How do I compile my code to use double precision?

By default, CUDA will convert doubles into floats. In order to override this behaviour, add "--gpu-name sm_13" to the command line options passed to nvcc. Please see for more information.

deviceQuery gave me an error about API mismatch, what's wrong?

[user@l-lnx103] bin/linux/release/deviceQuery
bin/linux/release/deviceQuery Starting...

CUDA Device Query (Runtime API) version (CUDART static linking)

Error: API mismatch: the NVIDIA kernel module has version 260.19.36,
but this NVIDIA driver component has version 260.19.29. Please make
sure that the kernel module and all NVIDIA driver components
have the same version.
cudaGetDeviceCount FAILED CUDA Driver and Runtime version may be mismatched.


Press <Enter> to Quit...

From time to time we update the Nvidia drivers on the system to fix various issues. When that happens, you'll need to rebuild deviceQuery and any code that you built against a previous version of (which is provided by the driver and not by the sdk)

What other issues do I need to be aware of?

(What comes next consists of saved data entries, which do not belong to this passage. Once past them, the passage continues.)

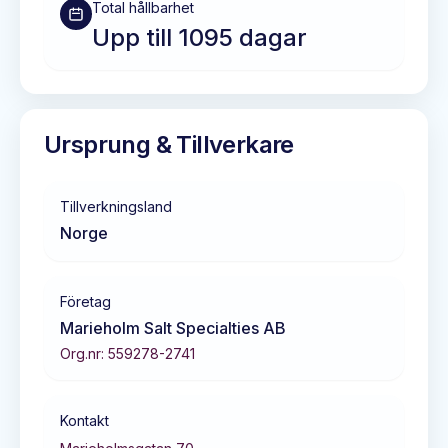
Total hållbarhet
Upp till 1095 dagar
Ursprung & Tillverkare
Tillverkningsland
Norge
Företag
Marieholm Salt Specialties AB
Org.nr:
559278-2741
Kontakt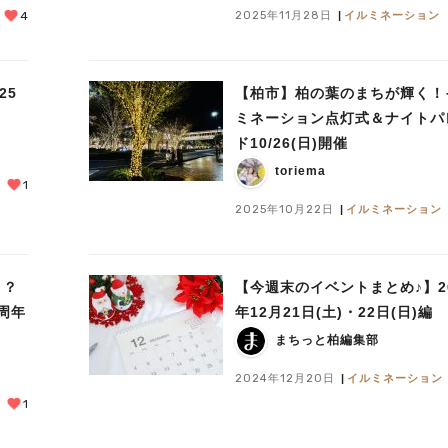
2025年11月28日
イルミネーション
4
25
【柏市】柏の葉のまちが輝く！
ミネーション点灯式＆ナイトパ
ド10/26(日)開催
toriema
1
2025年10月22日
イルミネーション
！？
【今週末のイベントまとめ♪】20
周年
年12月21日(土)・22日(日)編
まちっと柏編集部
2024年12月20日
イルミネーション
1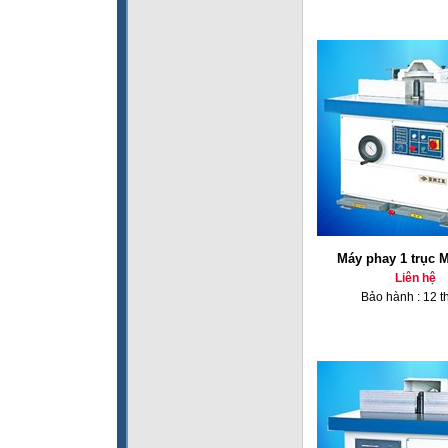
Máy phay 1 trục 
Liên hệ
Bảo hành : 12 t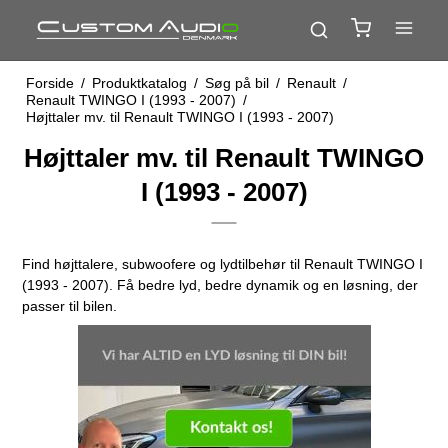
Forside
/
Produktkatalog
/
Søg på bil
/
Renault
/
Renault TWINGO I (1993 - 2007)
/
Højttaler mv. til Renault TWINGO I (1993 - 2007)
Højttaler mv. til Renault TWINGO
I (1993 - 2007)
Find højttalere, subwoofere og lydtilbehør til Renault TWINGO I
(1993 - 2007). Få bedre lyd, bedre dynamik og en løsning, der
passer til bilen.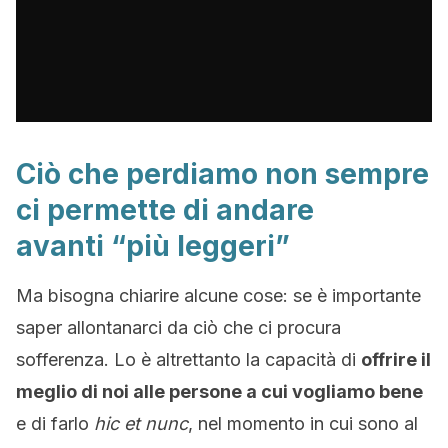
Ciò che perdiamo non sempre
ci permette di andare
avanti “più leggeri”
Ma bisogna chiarire alcune cose: se è importante
saper allontanarci da ciò che ci procura
sofferenza. Lo è altrettanto la capacità di
offrire il
meglio di noi alle persone a cui vogliamo bene
e di farlo
hic et nunc
, nel momento in cui sono al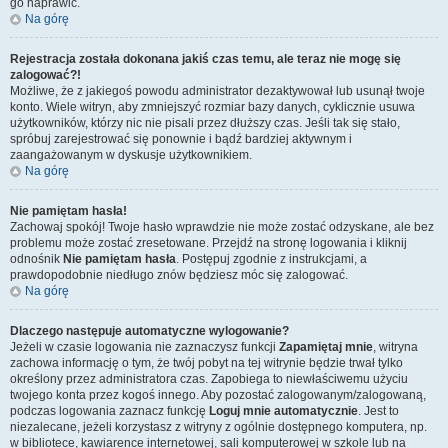
go naprawić.
Na górę
Rejestracja została dokonana jakiś czas temu, ale teraz nie mogę się
zalogować?!
Możliwe, że z jakiegoś powodu administrator dezaktywował lub usunął twoje
konto. Wiele witryn, aby zmniejszyć rozmiar bazy danych, cyklicznie usuwa
użytkowników, którzy nic nie pisali przez dłuższy czas. Jeśli tak się stało,
spróbuj zarejestrować się ponownie i bądź bardziej aktywnym i
zaangażowanym w dyskusje użytkownikiem.
Na górę
Nie pamiętam hasła!
Zachowaj spokój! Twoje hasło wprawdzie nie może zostać odzyskane, ale bez
problemu może zostać zresetowane. Przejdź na stronę logowania i kliknij
odnośnik
Nie pamiętam hasła
. Postępuj zgodnie z instrukcjami, a
prawdopodobnie niedługo znów będziesz móc się zalogować.
Na górę
Dlaczego następuje automatyczne wylogowanie?
Jeżeli w czasie logowania nie zaznaczysz funkcji
Zapamiętaj mnie
, witryna
zachowa informację o tym, że twój pobyt na tej witrynie będzie trwał tylko
określony przez administratora czas. Zapobiega to niewłaściwemu użyciu
twojego konta przez kogoś innego. Aby pozostać zalogowanym/zalogowaną,
podczas logowania zaznacz funkcję
Loguj mnie automatycznie
. Jest to
niezalecane, jeżeli korzystasz z witryny z ogólnie dostępnego komputera, np.
w bibliotece, kawiarence internetowej, sali komputerowej w szkole lub na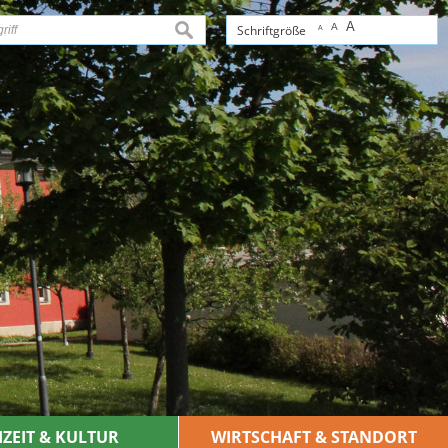
A
A
suchen
Schriftgröße
A
IZEIT & KULTUR
WIRTSCHAFT & STANDORT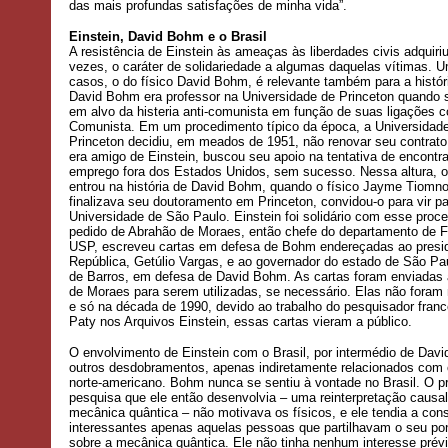
das mais profundas satisfações de minha vida”.
Einstein, David Bohm e o Brasil
A resistência de Einstein às ameaças às liberdades civis adquiri
vezes, o caráter de solidariedade a algumas daquelas vítimas. 
casos, o do físico David Bohm, é relevante também para a históri
David Bohm era professor na Universidade de Princeton quando 
em alvo da histeria anti-comunista em função de suas ligações c
Comunista. Em um procedimento típico da época, a Universidad
Princeton decidiu, em meados de 1951, não renovar seu contrat
era amigo de Einstein, buscou seu apoio na tentativa de encontr
emprego fora dos Estados Unidos, sem sucesso. Nessa altura, o
entrou na história de David Bohm, quando o físico Jayme Tiomno
finalizava seu doutoramento em Princeton, convidou-o para vir pa
Universidade de São Paulo. Einstein foi solidário com esse proce
pedido de Abrahão de Moraes, então chefe do departamento de F
USP, escreveu cartas em defesa de Bohm endereçadas ao presi
República, Getúlio Vargas, e ao governador do estado de São P
de Barros, em defesa de David Bohm. As cartas foram enviadas
de Moraes para serem utilizadas, se necessário. Elas não foram
e só na década de 1990, devido ao trabalho do pesquisador fran
Paty nos Arquivos Einstein, essas cartas vieram a público.
O envolvimento de Einstein com o Brasil, por intermédio de Dav
outros desdobramentos, apenas indiretamente relacionados com 
norte-americano. Bohm nunca se sentiu à vontade no Brasil. O 
pesquisa que ele então desenvolvia – uma reinterpretação causal
mecânica quântica – não motivava os físicos, e ele tendia a cons
interessantes apenas aquelas pessoas que partilhavam o seu pon
sobre a mecânica quântica. Ele não tinha nenhum interesse prévi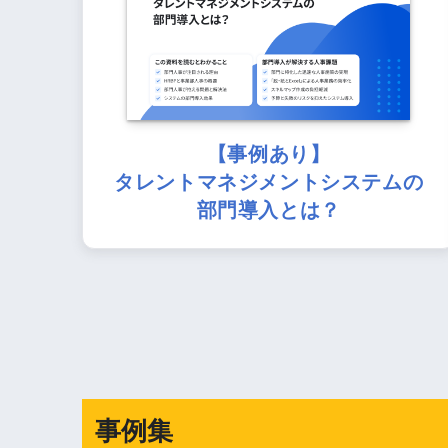
【事例あり】
タレントマネジメントシステムの
部門導入とは？
事例集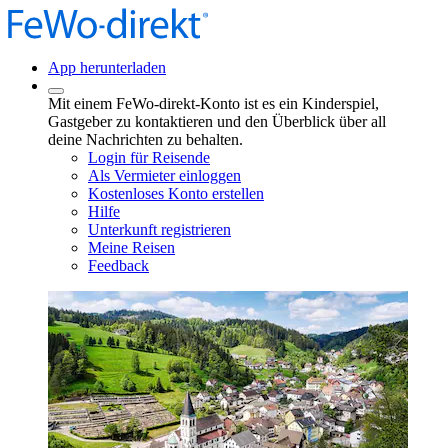
App herunterladen
Mit einem FeWo-direkt-Konto ist es ein Kinderspiel,
Gastgeber zu kontaktieren und den Überblick über all
deine Nachrichten zu behalten.
Login für Reisende
Als Vermieter einloggen
Kostenloses Konto erstellen
Hilfe
Unterkunft registrieren
Meine Reisen
Feedback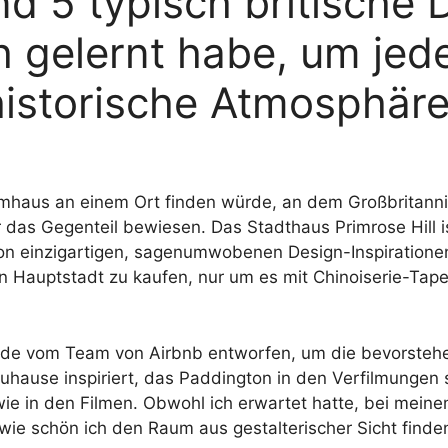
nd 5 typisch britische 
ch gelernt habe, um je
istorische Atmosphäre
mhaus an einem Ort finden würde, an dem Großbritannien
das Gegenteil bewiesen. Das Stadthaus Primrose Hill i
von einzigartigen, sagenumwobenen Design-Inspiratione
hen Hauptstadt zu kaufen, nur um es mit Chinoiserie-T
de vom Team von Airbnb entworfen, um die bevorstehen
uhause inspiriert, das Paddington in den Verfilmungen 
 wie in den Filmen. Obwohl ich erwartet hatte, bei mein
, wie schön ich den Raum aus gestalterischer Sicht find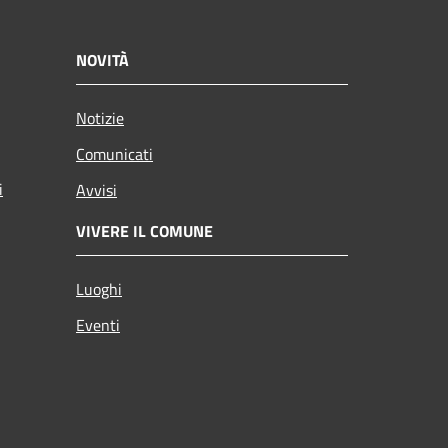
NOVITÀ
Notizie
Comunicati
i
Avvisi
VIVERE IL COMUNE
Luoghi
Eventi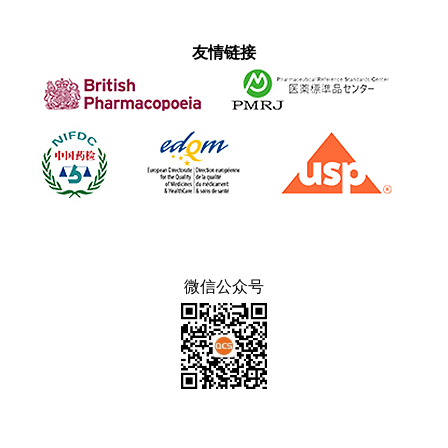
友情链接
微信公众号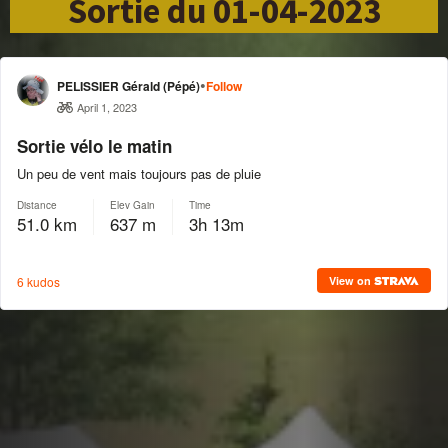
Sortie du 01-04-2023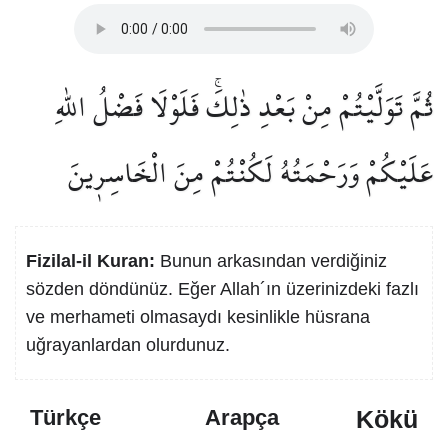
ثُمَّ تَوَلَّيْتُمْ مِنْ بَعْدِ ذٰلِكَۚ فَلَوْلَا فَضْلُ اللّٰهِ
عَلَيْكُمْ وَرَحْمَتُهُ لَكُنْتُمْ مِنَ الْخَاسِر۪ينَ
Fizilal-il Kuran:
Bunun arkasından verdiğiniz
sözden döndünüz. Eğer Allah´ın üzerinizdeki fazlı
ve merhameti olmasaydı kesinlikle hüsrana
uğrayanlardan olurdunuz.
Kökü
Türkçe
Arapça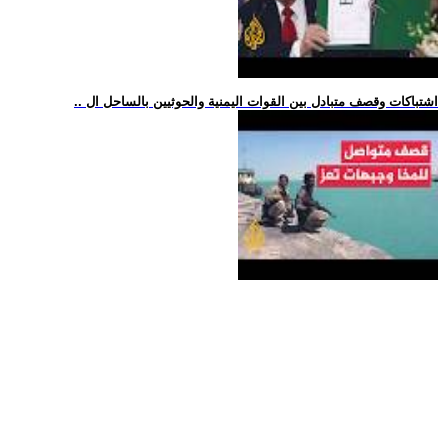
.. اشتباكات وقصف متبادل بين القوات اليمنية والحوثيين بالساحل ال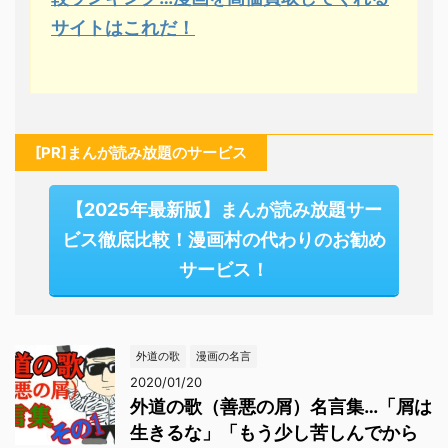
サイトはこれだ！
[PR]まんが読み放題のサービス
【2025年最新版】まんが読み放題サー
ビス徹底比較！漫画村の代わりのお勧め
サービス！
外道の歌
漫画の名言
2020/01/20
外道の歌（善悪の屑）名言集…「屑は
生きるな」「もう少し苦しんでから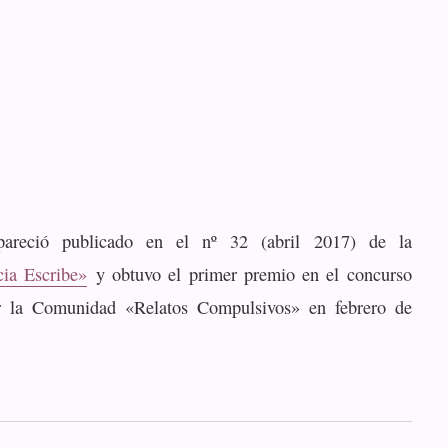
apareció publicado en el nº 32 (abril 2017) de la
cia Escribe»
y obtuvo el primer premio en el concurso
 la Comunidad «Relatos Compulsivos» en febrero de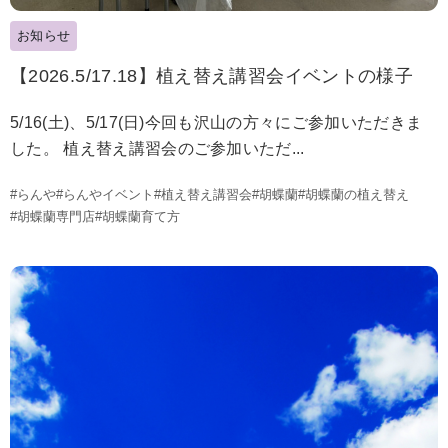
お知らせ
【2026.5/17.18】植え替え講習会イベントの様子
5/16(土)、5/17(日)今回も沢山の方々にご参加いただきま
した。 植え替え講習会のご参加いただ...
#らんや
#らんやイベント
#植え替え講習会
#胡蝶蘭
#胡蝶蘭の植え替え
#胡蝶蘭専門店
#胡蝶蘭育て方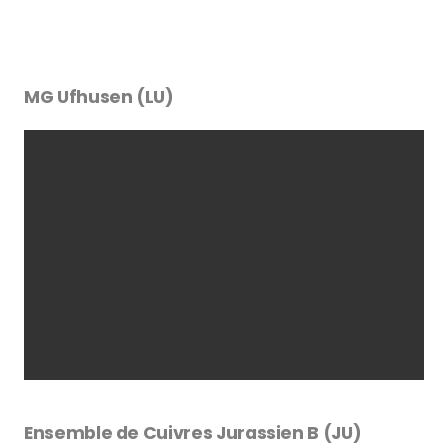
MG Ufhusen (LU)
Ensemble de Cuivres Jurassien B (JU)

If the computer is using the video card as a display (there's a graphical login screen), you will be limited to 5 seconds of time per kernel execution (Look for the line "Run time limit on kernels" in the output of deviceQuery to see if you'll be limited).

If you are using the computer remotely via ssh and someone sits down at the computer and logs in, you'll no longer be able to use the video card to run CUDA executables. The program deviceQuery will return "There is no device supporting CUDA".

If multiple users are trying to run CUDA programs at the same time, there may be contention problems. It appears to be a first-come, first-served situation. If the first user allocates all of the memory on the video card, no one else will be able to run programs until the first user finishes. If the card can accomodate the needs of multiple programs (memory and processing), then it will run all programs simultaneously. Otherwise, you'll have to wait. If you want to be sure that you can run your code, you'll have to go to the lab and sit at the computer. You will then get exclusive access to the video card, but you will be limited to 5 seconds per kernel execution.